### Provided material

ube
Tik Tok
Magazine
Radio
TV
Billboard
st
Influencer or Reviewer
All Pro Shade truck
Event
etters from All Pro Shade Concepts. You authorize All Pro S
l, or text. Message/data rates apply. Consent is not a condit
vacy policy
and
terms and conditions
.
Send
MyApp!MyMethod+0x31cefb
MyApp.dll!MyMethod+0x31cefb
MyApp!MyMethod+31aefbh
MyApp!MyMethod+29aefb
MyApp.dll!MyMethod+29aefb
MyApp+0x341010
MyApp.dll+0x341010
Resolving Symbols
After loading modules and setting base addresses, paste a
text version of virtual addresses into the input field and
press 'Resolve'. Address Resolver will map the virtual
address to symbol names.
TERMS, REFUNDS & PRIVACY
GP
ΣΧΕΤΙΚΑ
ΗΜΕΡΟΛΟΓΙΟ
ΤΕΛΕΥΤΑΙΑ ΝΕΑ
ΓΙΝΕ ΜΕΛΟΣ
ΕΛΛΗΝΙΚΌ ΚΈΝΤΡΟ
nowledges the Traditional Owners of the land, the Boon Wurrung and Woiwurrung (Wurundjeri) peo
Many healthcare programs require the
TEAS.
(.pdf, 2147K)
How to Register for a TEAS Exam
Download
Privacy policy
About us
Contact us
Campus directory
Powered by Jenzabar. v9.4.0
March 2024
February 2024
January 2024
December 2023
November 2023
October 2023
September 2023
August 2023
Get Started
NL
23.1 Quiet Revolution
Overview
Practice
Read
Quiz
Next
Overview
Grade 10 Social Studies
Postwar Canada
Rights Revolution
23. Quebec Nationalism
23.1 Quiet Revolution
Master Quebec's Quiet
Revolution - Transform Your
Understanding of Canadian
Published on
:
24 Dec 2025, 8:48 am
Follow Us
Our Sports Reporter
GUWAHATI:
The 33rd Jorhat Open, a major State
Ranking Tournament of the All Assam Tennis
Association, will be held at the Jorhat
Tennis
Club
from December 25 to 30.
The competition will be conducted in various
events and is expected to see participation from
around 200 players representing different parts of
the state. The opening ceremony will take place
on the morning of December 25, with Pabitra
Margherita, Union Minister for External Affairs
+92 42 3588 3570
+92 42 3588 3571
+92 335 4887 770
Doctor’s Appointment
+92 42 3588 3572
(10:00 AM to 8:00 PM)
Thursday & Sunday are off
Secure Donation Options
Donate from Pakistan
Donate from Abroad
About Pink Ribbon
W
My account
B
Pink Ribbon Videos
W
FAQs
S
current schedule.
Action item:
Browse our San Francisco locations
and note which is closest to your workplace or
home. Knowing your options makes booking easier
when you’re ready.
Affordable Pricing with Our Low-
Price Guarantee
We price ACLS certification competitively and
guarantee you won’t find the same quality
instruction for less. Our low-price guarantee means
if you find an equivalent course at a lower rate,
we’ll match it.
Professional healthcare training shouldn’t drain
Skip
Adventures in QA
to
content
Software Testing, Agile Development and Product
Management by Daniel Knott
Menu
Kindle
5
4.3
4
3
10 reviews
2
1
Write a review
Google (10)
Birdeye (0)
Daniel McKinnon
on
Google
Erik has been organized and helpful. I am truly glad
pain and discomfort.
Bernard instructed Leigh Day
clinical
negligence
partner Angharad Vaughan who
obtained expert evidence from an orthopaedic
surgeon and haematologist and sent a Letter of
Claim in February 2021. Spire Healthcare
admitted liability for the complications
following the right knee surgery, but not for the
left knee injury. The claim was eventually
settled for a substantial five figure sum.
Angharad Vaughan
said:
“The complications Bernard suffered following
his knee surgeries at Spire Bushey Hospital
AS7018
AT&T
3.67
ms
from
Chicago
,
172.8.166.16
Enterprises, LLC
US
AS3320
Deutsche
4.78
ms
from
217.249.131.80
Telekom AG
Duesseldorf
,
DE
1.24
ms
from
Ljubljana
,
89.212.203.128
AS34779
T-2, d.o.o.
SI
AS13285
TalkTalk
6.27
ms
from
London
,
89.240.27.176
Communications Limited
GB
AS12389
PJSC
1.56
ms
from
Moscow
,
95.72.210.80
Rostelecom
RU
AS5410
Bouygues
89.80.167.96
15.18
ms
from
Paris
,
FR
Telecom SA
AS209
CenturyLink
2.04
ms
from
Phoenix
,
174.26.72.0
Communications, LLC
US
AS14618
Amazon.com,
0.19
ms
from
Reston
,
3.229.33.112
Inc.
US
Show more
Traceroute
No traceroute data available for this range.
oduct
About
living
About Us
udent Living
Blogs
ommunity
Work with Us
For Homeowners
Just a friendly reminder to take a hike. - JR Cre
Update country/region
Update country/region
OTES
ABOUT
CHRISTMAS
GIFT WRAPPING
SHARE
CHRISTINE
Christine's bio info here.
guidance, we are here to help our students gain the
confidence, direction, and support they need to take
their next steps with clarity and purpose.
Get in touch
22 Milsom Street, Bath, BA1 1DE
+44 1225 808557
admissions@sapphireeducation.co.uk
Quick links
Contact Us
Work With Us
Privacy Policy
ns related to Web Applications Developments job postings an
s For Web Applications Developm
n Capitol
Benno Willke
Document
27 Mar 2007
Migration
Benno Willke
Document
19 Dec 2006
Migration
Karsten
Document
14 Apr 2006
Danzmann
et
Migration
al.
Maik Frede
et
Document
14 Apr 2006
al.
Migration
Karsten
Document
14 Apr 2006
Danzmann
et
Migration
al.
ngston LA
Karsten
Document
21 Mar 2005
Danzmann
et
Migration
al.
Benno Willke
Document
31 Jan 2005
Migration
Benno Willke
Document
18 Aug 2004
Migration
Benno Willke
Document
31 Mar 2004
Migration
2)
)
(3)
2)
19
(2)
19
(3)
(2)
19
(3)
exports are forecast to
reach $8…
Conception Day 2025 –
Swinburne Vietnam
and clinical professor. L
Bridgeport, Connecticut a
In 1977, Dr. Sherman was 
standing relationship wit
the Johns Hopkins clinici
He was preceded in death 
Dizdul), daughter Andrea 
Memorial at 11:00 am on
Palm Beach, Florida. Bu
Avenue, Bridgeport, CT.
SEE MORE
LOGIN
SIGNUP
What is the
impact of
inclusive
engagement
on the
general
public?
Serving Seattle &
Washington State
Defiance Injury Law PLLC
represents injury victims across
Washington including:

######

Activity:
Reproduce every line of the records above word for word, keeping their original order.

Response to this task:
ube
Tik Tok
Magazine
Radio
TV
Billboard
st
Influencer or Reviewer
All Pro Shade truck
Event
etters from All Pro Shade Concepts. You authorize All Pro S
l, or text. Message/data rates apply. Consent is not a condit
vacy policy
and
terms and conditions
.
Send
MyApp!MyMethod+0x31cefb
MyApp.dll!MyMethod+0x31cefb
MyApp!MyMethod+31aefbh
MyApp!MyMethod+29aefb
MyApp.dll!MyMethod+29aefb
MyApp+0x341010
MyApp.dll+0x341010
Resolving Symbols
After loading modules and setting base addresses, paste a
text version of virtual addresses into the input field and
press 'Resolve'. Address Resolver will map the virtual
address to symbol names.
TERMS, REFUNDS & PRIVACY
GP
ΣΧΕΤΙΚΑ
ΗΜΕΡΟΛΟΓΙΟ
ΤΕΛΕΥΤΑΙΑ ΝΕΑ
ΓΙΝΕ ΜΕΛΟΣ
ΕΛΛΗΝΙΚΌ ΚΈΝΤΡΟ
nowledges the Traditional Owners of the land, the Boon Wurrung and Woiwurrung (Wurundjeri) peo
Many healthcare programs require the
TEAS.
(.pdf, 2147K)
How to Register for a TEAS Exam
Download
Privacy policy
About us
Contact us
Campus directory
Powered by Jenzabar. v9.4.0
March 2024
February 2024
January 2024
December 2023
November 2023
October 2023
September 2023
August 2023
Get Started
NL
23.1 Quiet Revolution
Overview
Practice
Read
Quiz
Next
Overview
Grade 10 Social Studies
Postwar Canada
Rights Revolution
23. Quebec Nationalism
23.1 Quiet Revolution
Master Quebec's Quiet
Revolution - Transform Your
Understanding of Canadian
Published on
:
24 Dec 2025, 8:48 am
Follow Us
Our Sports Reporter
GUWAHATI:
The 33rd Jorhat Open, a major State
Ranking Tournament of the All Assam Tennis
Association, will be held at the Jorhat
Tennis
Club
from December 25 to 30.
The competition will be conducted in various
events and is expected to see participation from
around 200 players representing different parts of
the state. The opening ceremony will take place
on the morning of December 25, with Pabitra
Margherita, Union Minister for External Affairs
+92 42 3588 3570
+92 42 3588 3571
+92 335 4887 770
Doctor’s Appointment
+92 42 3588 3572
(10:00 AM to 8:00 PM)
Thursday & Sunday are off
Secure Donation Options
Donate from Pakistan
Donate from Abroad
About Pink Ribbon
W
My account
B
Pink Ribbon Videos
W
FAQs
S
current schedule.
Action item:
Browse our San Francisco locations
and note which is closest to your workplace or
home. Knowing your options makes booking easier
when you’re ready.
Affordable Pricing with Our Low-
Price Guarantee
We price ACLS certification competitively and
guarantee you won’t find the same quality
instruction for less. Our low-price guarantee means
if you find an equivalent course at a lower rate,
we’ll match it.
Professional healthcare training shouldn’t drain
Skip
Adventures in QA
to
content
Software Testing, Agile Development and Product
Management by Daniel Knott
Menu
Kindle
5
4.3
4
3
10 reviews
2
1
Write a review
Google (10)
Birdeye (0)
Daniel McKinnon
on
Google
Erik has been organized and helpful. I am truly glad
pain and discomfort.
Bernard instructed Leigh Day
clinical
negligence
partner Angharad Vaughan who
obtained expert evidence from an orthopaedic
surgeon and haematologist and sent a Letter of
Claim in February 2021. Spire Healthcare
admitted liability for the complications
following the right knee surgery, but not for the
left knee injury. The claim was eventually
settled for a substantial five figure sum.
Angharad Vaughan
said:
“The complications Bernard suffered following
his knee surgeries at Spire Bushey Hospital
AS7018
AT&T
3.67
ms
from
Chicago
,
172.8.166.16
Enterprises, LLC
US
AS3320
Deutsche
4.78
ms
from
217.249.131.80
Telekom AG
Duesseldorf
,
DE
1.24
ms
from
Ljubljana
,
89.212.203.128
AS34779
T-2, d.o.o.
SI
AS13285
TalkTalk
6.27
ms
from
London
,
89.240.27.176
Communications Limited
GB
AS12389
PJSC
1.56
ms
from
Moscow
,
95.72.210.80
Rostelecom
RU
AS5410
Bouygues
89.80.167.96
15.18
ms
from
Paris
,
FR
Telecom SA
AS209
CenturyLink
2.04
ms
from
Phoenix
,
174.26.72.0
Communications, LLC
US
AS14618
Amazon.com,
0.19
ms
from
Reston
,
3.229.33.112
Inc.
US
Show more
Traceroute
No traceroute data available for this range.
oduct
About
living
About Us
udent Living
Blogs
ommunity
Work with Us
For Homeowners
Just a friendly reminder to take a hike. - JR Cre
Update country/region
Update country/region
OTES
ABOUT
CHRISTMAS
GIFT WRAPPING
SHARE
CHRISTINE
Christine's bio info here.
guidance, we are here to help our students gain the
confidence, direction, and support they need to take
their next steps with clarity and purpose.
Get in touch
22 Milsom Street, Bath, BA1 1DE
+44 1225 808557
admissions@sapphireeducation.co.uk
Quick links
Contact Us
Work With Us
Privacy Policy
ns related to Web Applications Developments job postings an
s For Web Applications Developm
n Capitol
Benno Willke
Document
27 Mar 2007
Migration
Benno Willke
Document
19 Dec 2006
Migration
Karsten
Document
14 Apr 2006
Danzmann
et
Migration
al.
Maik Frede
et
Document
14 Apr 2006
al.
Migration
Karsten
Document
14 Apr 2006
Danzmann
et
Migration
al.
ngston LA
Karsten
Document
21 Mar 2005
Danzmann
et
Migration
al.
Benno Willke
Document
31 Jan 2005
Migration
Benno Willke
Document
18 Aug 2004
Migration
Benno Willke
Document
31 Mar 2004
Migration
2)
)
(3)
2)
19
(2)
19
(3)
(2)
19
(3)
exports are forecast to
reach $8…
Conception Day 2025 –
Swinburne Vietnam
and clinical professor. L
Bridgeport, Connecticut a
In 1977, Dr. Sherman was 
standing relationship wit
the Johns Hopkins clinici
He was preceded in death 
Dizdul), daughter Andrea 
Memorial at 11:00 am on
Palm Beach, Florida. Bu
Avenue, Bridgeport, CT.
SEE MORE
LOGIN
SIGNUP
What is the
impact of
inclusive
engagement
on the
general
public?
Serving Seattle &
Washington State
Defiance Injury Law PLLC
represents injury victims across
Washington including:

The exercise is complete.